City of Durango details big plans for Downtown North – The Durango Herald

A new special neighborhood would provide funding to build feasible multi-family housing

A plan to spur redevelopment on the north end of downtown could conservatively generate up to $10.3 million over 25 years to spend on affordable housing in the area.

An analysis of the area dubbed by the city MidTown—which stretches from West Ninth Street to just north of East 15th Street and the Animas River at East Second Avenue—divided the area’s potential redevelopment into four levels.

The four levels are based on the likelihood that various properties in MidTown would be redeveloped and increase in land value if an urban renewal authority was created for 25 years, which would provide incentives to stimulate development based on community-identified needs – in this case, accessible housing.

The most conservative tier estimated that the increase in property values ​​resulting from Midtown’s redevelopment could generate $10.3 million to fund affordable housing. The most ambitious level of redevelopment estimates that increasing property values ​​could yield $35.7 million to pay for affordable housing.

It remains to be analyzed how much new sales tax revenue could be generated from redevelopment in the area, and that money could also be spent on spurring additional affordable housing development in Downtown North.

Andrew Arnold of SEH, formerly Russell Planning & Engineering, presented the analysis, an economic impact study of the MidTown area, to the Durango Renewal Partnership board of directors in a Zoom meeting on Tuesday.

“Tier 1 includes properties that have the fewest barriers to redevelopment. Tier 4 includes properties that present significant redevelopment challenges,” Arnold told Durango Renewal Partnership board members.

The study estimated that Tier 1 redevelopment levels would fund 102 feasible new housing units while Tier 4 redevelopment, if attainable, would fund 500 feasible new housing units.

With the sale of the Durango School District 9-R administrative campus, the MidTown area has been chosen as the first study location using the city’s ability to create an Urban Renewal Authority, which allows for incremental funding. taxes.

Tax increment funding would direct the increased tax revenue generated by rising property values ​​and increased sales taxes spurred by redevelopment in the URA district toward improving infrastructure in the district – in this case, to subsidize housing development to create more affordable multi-housing units in the north end of downtown.

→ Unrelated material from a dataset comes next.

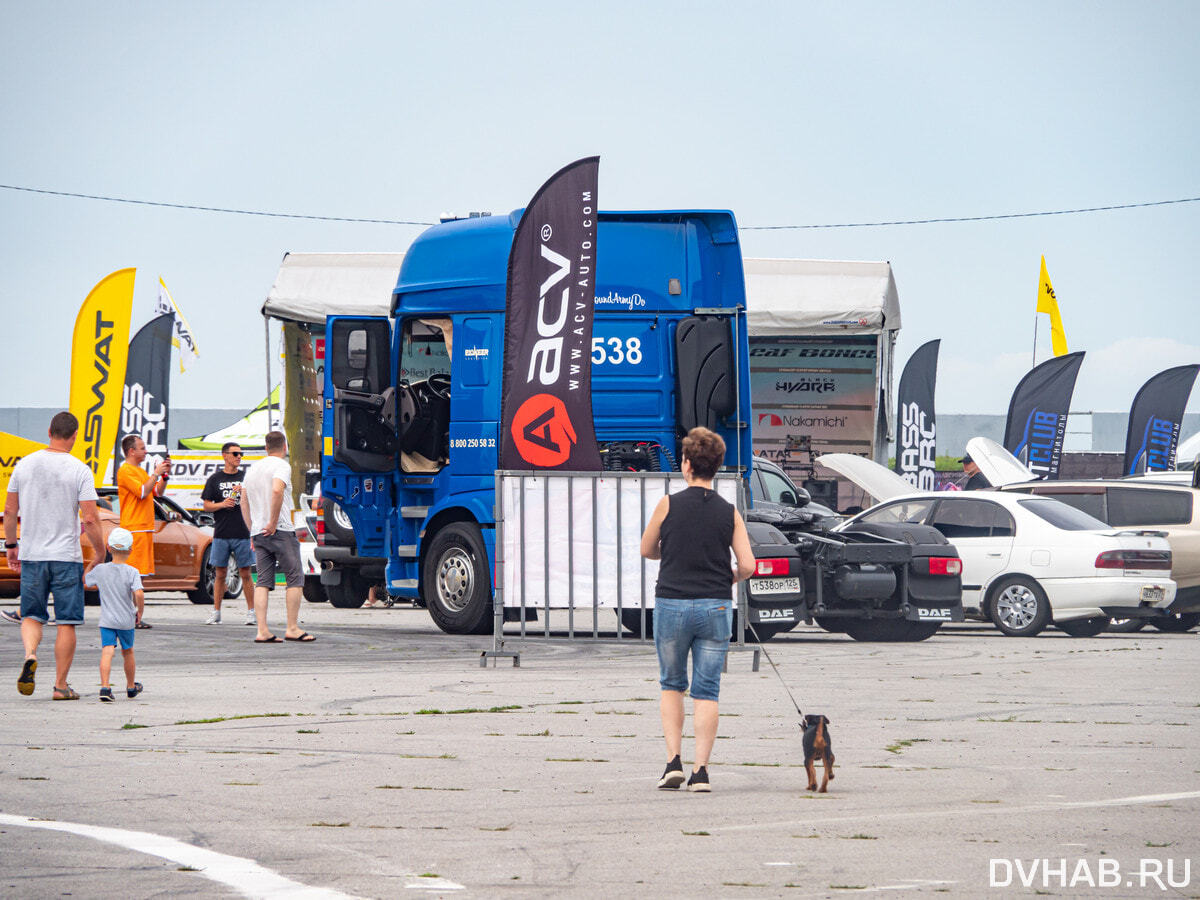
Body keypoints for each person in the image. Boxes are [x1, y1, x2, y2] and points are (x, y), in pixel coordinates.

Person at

Without tax increment funding from the URA, the tax increase generated by the redevelopment could not be targeted to improvements in the MidTown neighborhood. Instead, increased property tax revenue would go into the general funds of the city and other tax districts.

For MidTown, the idea is to create a mixed-use development area – half made up of new and redeveloped commercial and retail space and the other half given over to new multi-family housing. The increase in property and sales taxes generated in the district could then be allocated to support the development of feasible housing units in MidTown.

Another benefit of creating a URA in MidTown is that it could be used to legally protect Buckley Park, part of the 9-R administrative campus, from development – ​​keeping it as green space. The protection of the downtown park is another need identified by the community.

The Durango City Council has yet to approve the creation of the URA MidTown, and city staff members expect to present a resolution to councilors in late March or April for their approval of the creation of the URA MidTown.

Prior to the council vote in February, the city is expected to formalize tax increment financing agreements, or TIF agreements, with all taxing entities that collect tax revenue from MidTown properties.

Essentially, the TIF agreements would still protect the base amount of tax revenue generated by properties prior to the establishment of the MidTown URA for use by the taxing entities’ general funds. However, increased property tax values ​​and increased sales taxes generated by redevelopment in the MidTown URA neighborhood would be directed to fund accessible housing within the boundaries of the special neighborhood.

The plan to create the URA MidTown could be presented to the Durango Planning Commission in February or March.

Also in March, Alex Rugoff, the city’s business development and redevelopment specialist, said the city should discuss the development opportunities opened up by the creation of the MidTown neighborhood with local developers and developers active in Colorado and the region.

The city is working with Downtown Colorado Inc. and the Colorado Office of Economic Development and International Trade to host outreach efforts with developers in March to discuss avenues for redevelopment and development if the MidTown URA is approved.

Councilman Kim Baxter, who is also a board member of the Durango Renewal Partnership, said the idea of ​​bringing denser residential development to the north end of downtown has benefits for all merchants. from Main Ave.

“The more people who live downtown, the more likely they are to spend downtown,” she said.